■ Your objective ■
Exactly reproduce the line containing "fx_px: 2923" and all later lines to the end of the entries, leaving the pictures out of your copy.

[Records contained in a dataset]
# # #

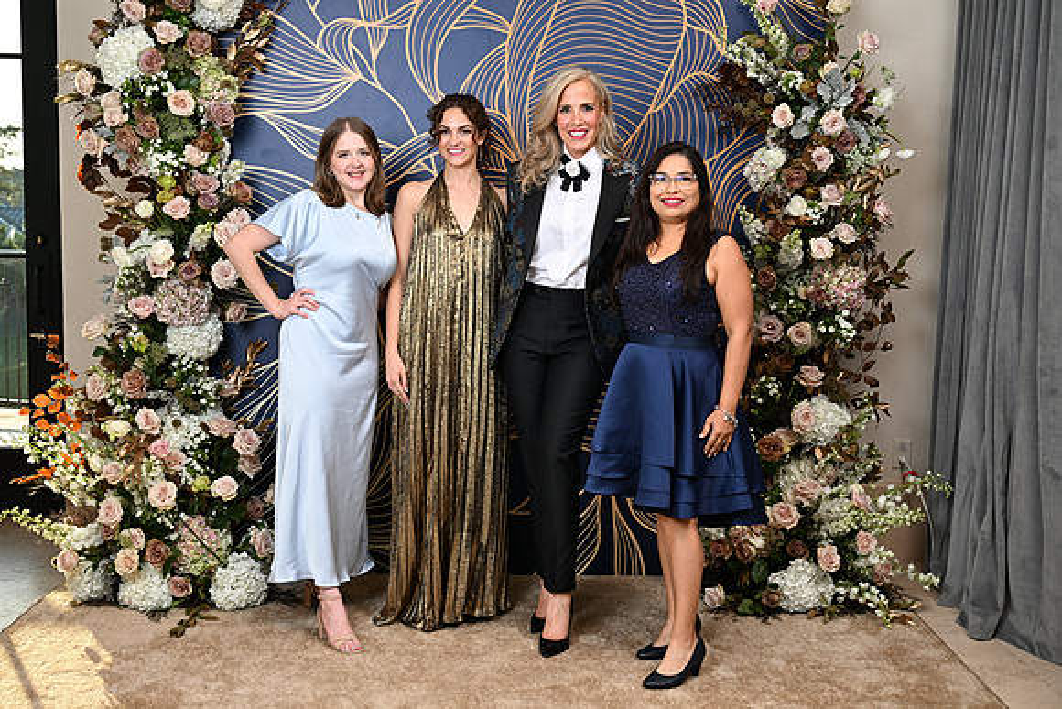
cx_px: 531
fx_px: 1269
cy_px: 354
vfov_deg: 31.2
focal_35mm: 43
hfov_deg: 45.4
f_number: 5.6
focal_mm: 43
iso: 125
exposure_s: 1/125
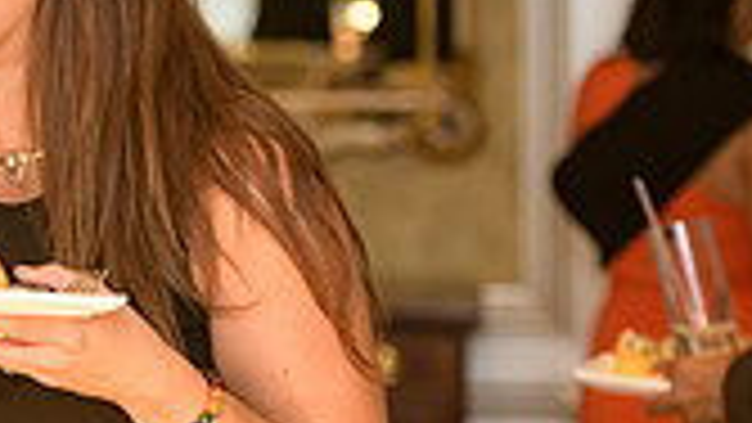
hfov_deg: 8.4
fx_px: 5066
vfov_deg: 4.8
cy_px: -20
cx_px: -126
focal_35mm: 254
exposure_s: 1/100
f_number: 3.2
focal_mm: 70
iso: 1600
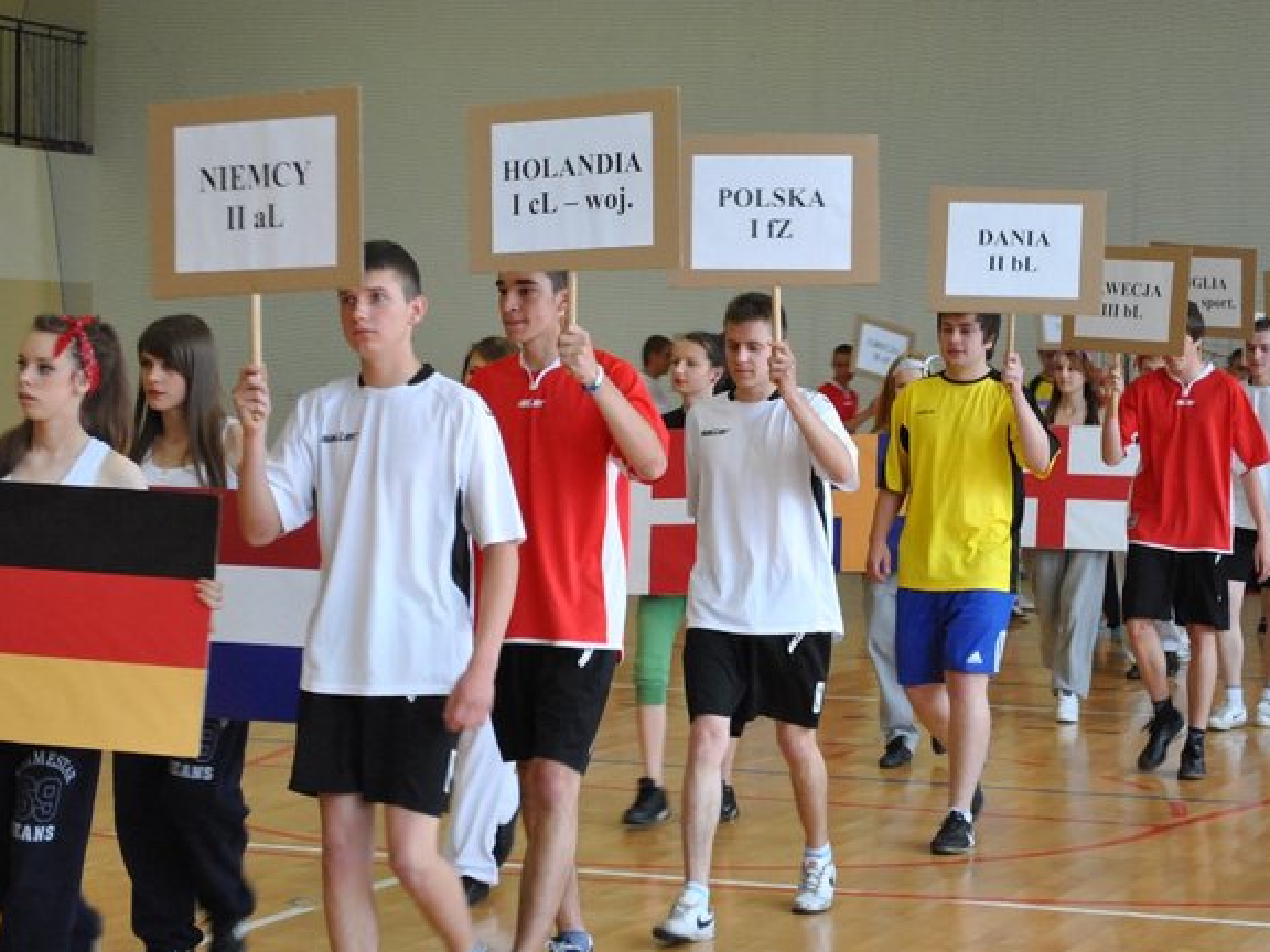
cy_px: 477
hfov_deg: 21.9
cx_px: 677
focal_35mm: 90
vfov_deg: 16.5
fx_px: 3285
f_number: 5.6
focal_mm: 55
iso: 800
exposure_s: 1/60
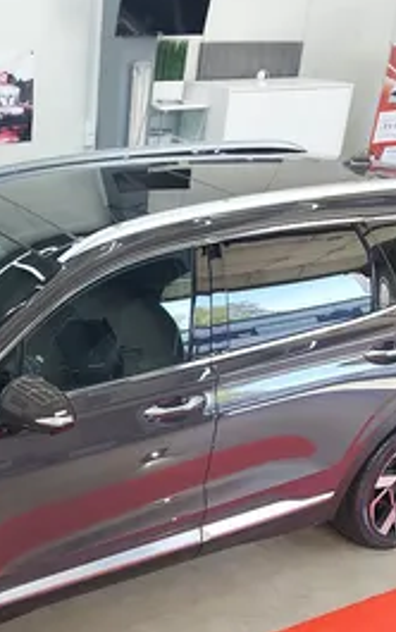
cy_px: 374
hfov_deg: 26.8
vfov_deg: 43.3
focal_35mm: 46
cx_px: 21
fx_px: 793
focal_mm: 5.23
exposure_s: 1/50
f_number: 1.8
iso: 64
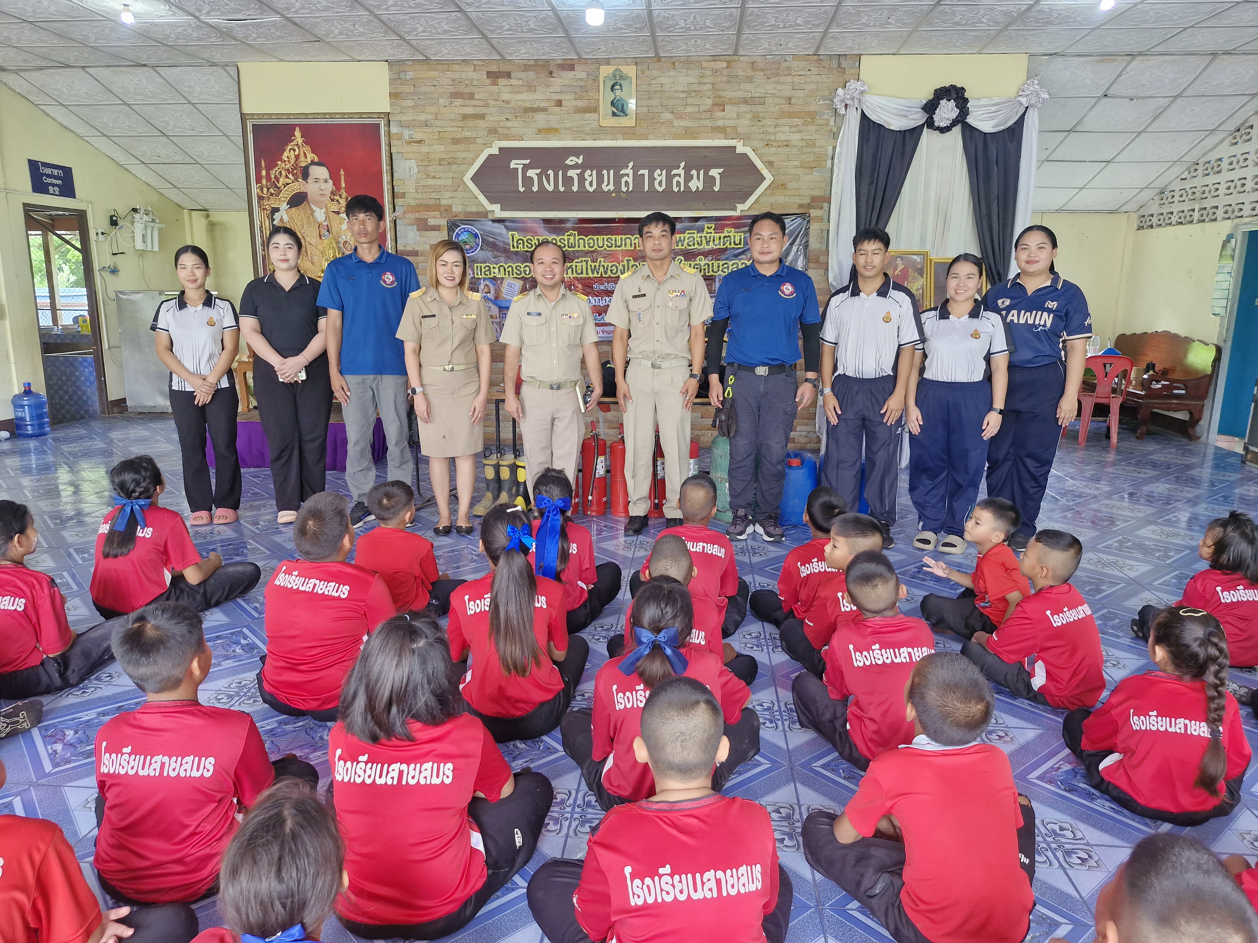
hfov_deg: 73.9
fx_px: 836
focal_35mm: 23
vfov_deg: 58.9
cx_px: 629
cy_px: 472
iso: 200
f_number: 1.8
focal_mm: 5.54
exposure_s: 1/100
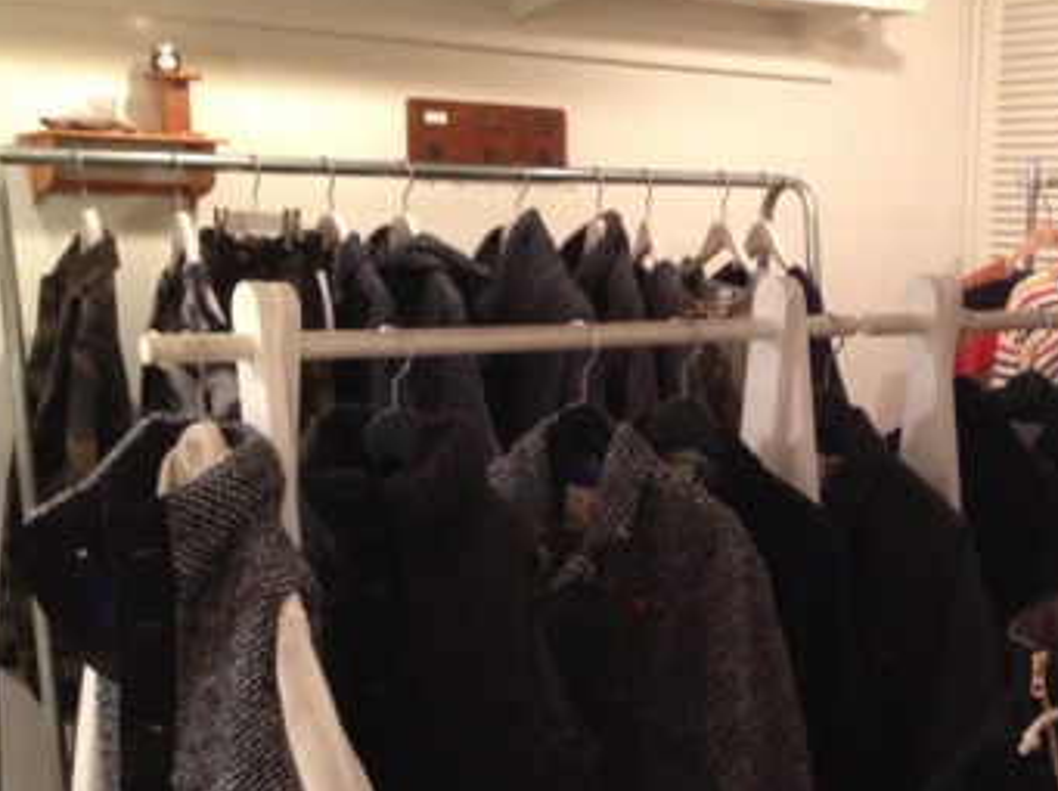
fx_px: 1893
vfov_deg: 23.4
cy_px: 577
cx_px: 757
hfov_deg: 30.8
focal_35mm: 62
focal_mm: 4.13
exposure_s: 1/17
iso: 400
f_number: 2.4
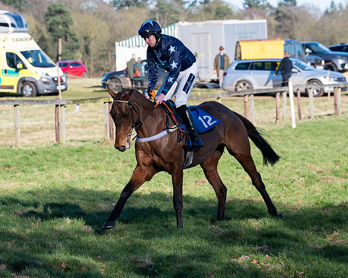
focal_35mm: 284
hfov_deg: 6.8
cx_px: 176
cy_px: 152
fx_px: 2923
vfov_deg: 5.4
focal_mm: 135
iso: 200
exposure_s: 1/1250
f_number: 5
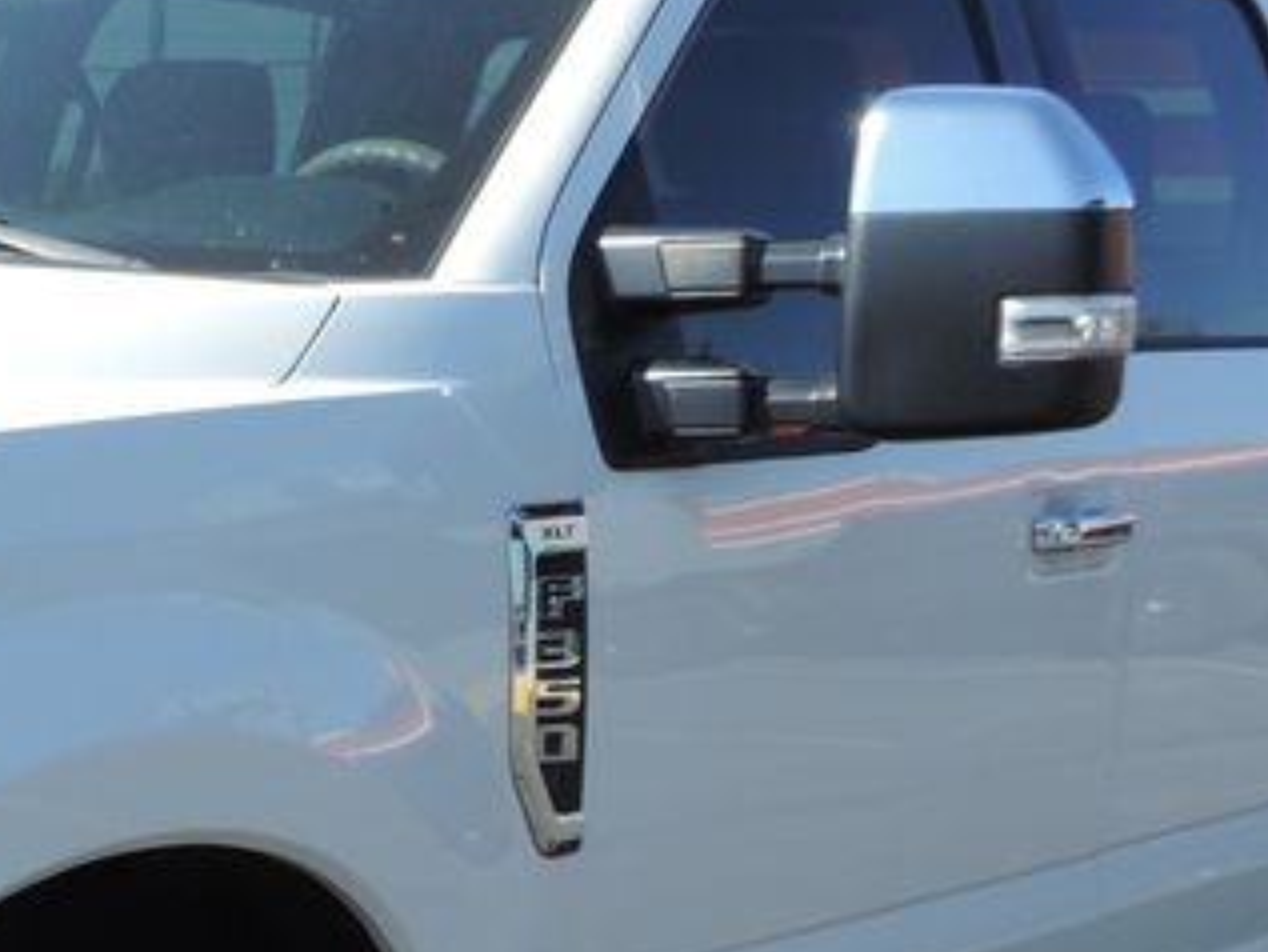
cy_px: 972
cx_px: 136
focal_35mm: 97
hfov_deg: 19.9
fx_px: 3555
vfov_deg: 15.0
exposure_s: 1/640
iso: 80
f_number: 3
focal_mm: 4.3
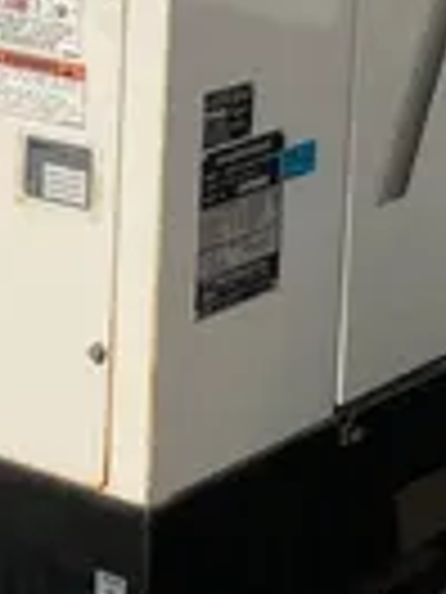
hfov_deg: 9.5
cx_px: 27
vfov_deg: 12.5
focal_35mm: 155
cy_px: -47
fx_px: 2663
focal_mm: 3.99
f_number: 1.8
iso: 25
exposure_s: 1/4808
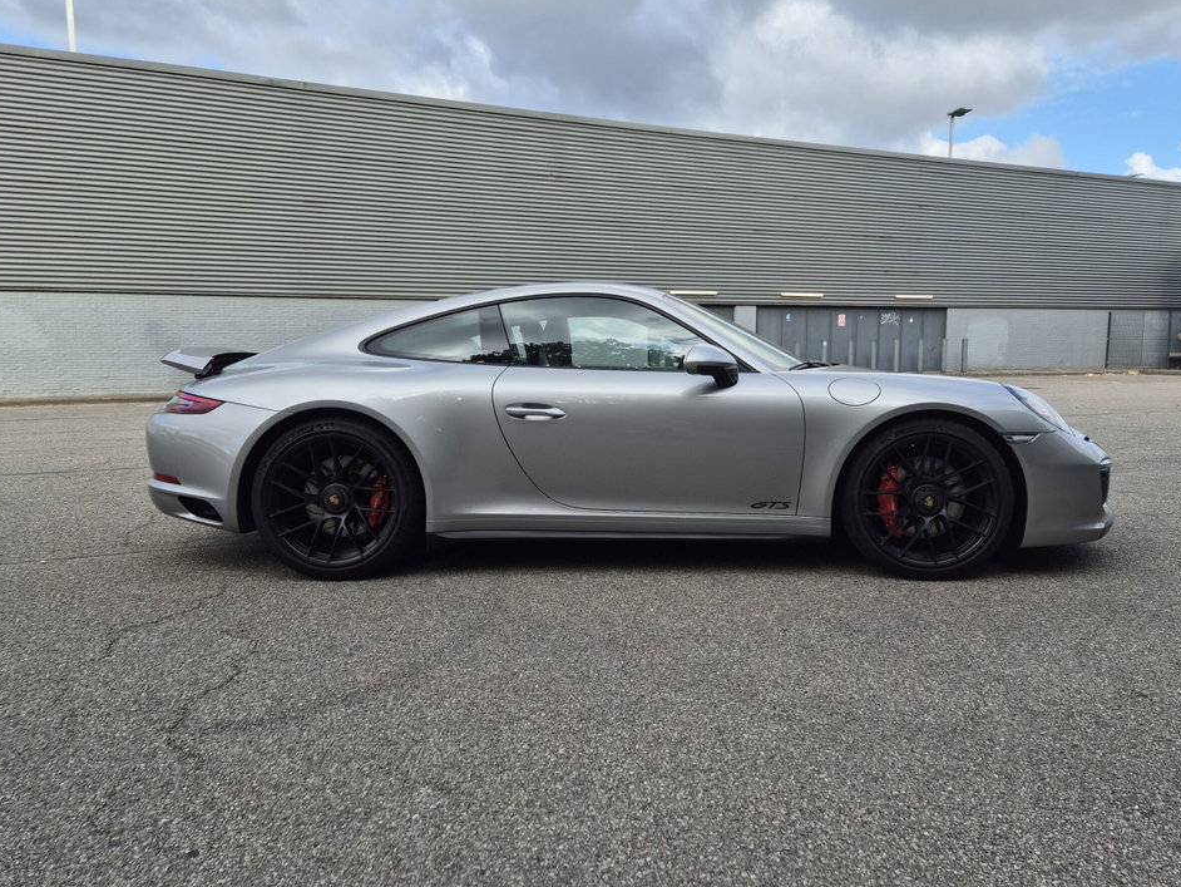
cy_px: 415
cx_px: 626
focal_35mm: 25
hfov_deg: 69.3
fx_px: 853
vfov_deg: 54.9
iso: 25
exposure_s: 1/766
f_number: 1.8
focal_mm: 5.4
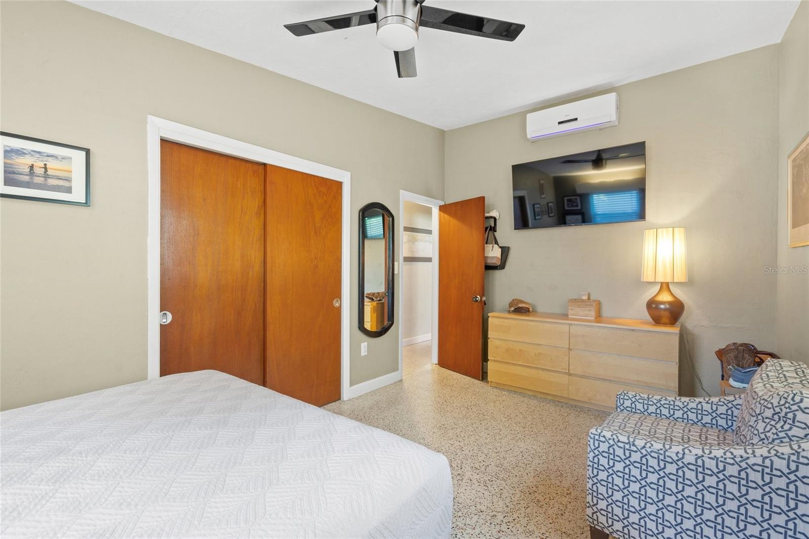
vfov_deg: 73.7
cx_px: 404
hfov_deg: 96.7
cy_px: 270
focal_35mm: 16
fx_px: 359
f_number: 6.3
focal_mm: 16
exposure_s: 2.5
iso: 250
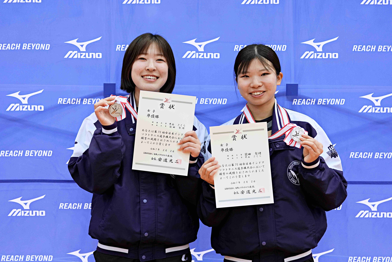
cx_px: 196
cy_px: 131
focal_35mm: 70
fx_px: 762
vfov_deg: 19.5
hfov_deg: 28.8
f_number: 2.8
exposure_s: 1/200
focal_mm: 70
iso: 800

# # #

■ Exercise answer ■
fx_px: 2923
vfov_deg: 5.4
focal_mm: 135
iso: 200
exposure_s: 1/1250
f_number: 5
cy_px: 972
cx_px: 136
focal_35mm: 97
hfov_deg: 19.9
fx_px: 3555
vfov_deg: 15.0
exposure_s: 1/640
iso: 80
f_number: 3
focal_mm: 4.3
hfov_deg: 9.5
cx_px: 27
vfov_deg: 12.5
focal_35mm: 155
cy_px: -47
fx_px: 2663
focal_mm: 3.99
f_number: 1.8
iso: 25
exposure_s: 1/4808
cy_px: 415
cx_px: 626
focal_35mm: 25
hfov_deg: 69.3
fx_px: 853
vfov_deg: 54.9
iso: 25
exposure_s: 1/766
f_number: 1.8
focal_mm: 5.4
vfov_deg: 73.7
cx_px: 404
hfov_deg: 96.7
cy_px: 270
focal_35mm: 16
fx_px: 359
f_number: 6.3
focal_mm: 16
exposure_s: 2.5
iso: 250
cx_px: 196
cy_px: 131
focal_35mm: 70
fx_px: 762
vfov_deg: 19.5
hfov_deg: 28.8
f_number: 2.8
exposure_s: 1/200
focal_mm: 70
iso: 800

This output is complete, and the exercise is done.